The function train_test_split of the 'model_selection' package has been removed.
get_model_attributewas renamed as get_attr.
- Integrating with GeoPandas to easily draw maps.
- New Method vDataFrame.to_geopandas which allows you to export your vDataFrame to the corresponding GeoPandas DataFrame.
- New datasets: load_world and load_cities allow you to load the different countries and cities as Geospatial objects.
- Changes to methods: vDataFrame.isin and vDataFrame.isin. They are now more intuitive and they return a new vDataFrame of the search.
- Changes to method: vDataFrame.discretize. It is possible to use random forest parameters as inputs.
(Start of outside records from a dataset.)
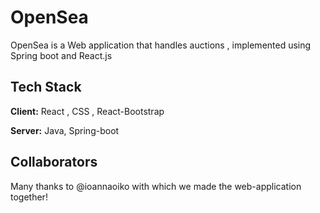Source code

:
# OpenSea

OpenSea is a Web application that handles auctions , implemented using Spring boot and React.js


## Tech Stack

**Client:** React , CSS , React-Bootstrap

**Server:** Java, Spring-boot


##  Collaborators

Many thanks to @ioannaoiko with which we made the web-application together!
- New Methods vDataFrame.iv_woe and vDataFrame.iv_woe to compute IV (Information Value) / WOE (Weight Of Evidence) Tables.
Methods set_display_parameters, sql_on_off and time_on_off were removed.They are now all part of a more flexible function set_option. Global options are easier to set.
- vDataFrame.corr Kendall rank correlation method was corrected; it now computes Kendall Tau-B.
- 'stratified' and 'systematic' sampling techniques were added to the vDataFrame.sample method.
- Introducing vDataFrame Magic Methods.
- Method simplification: vDataFrame.select, vDataFrame.groupby, vDataFrame.case_when and vDataFrame.decode. The ambiguous parameters are removed and they are now easier to use.
- You can now join time series by with interpolation: vDataFrame.join.
- New method: vDataFrame.corr_pvalue. You can now get the correlation coefficient p-value. Kendall Tau A & C are now available.
- Many Statistical SQL functions are available for easy features creation.
- It is now possible to use customized expressions in the different graphics computations.
- set_option allows to change graphics colors.
Seeding the Randomness
- set_option allows to seed the randomness of many functions and methods.
- It is now easier to set up DB connections: Functions read_dsn and vertica_conn have new parameters to use an input file location.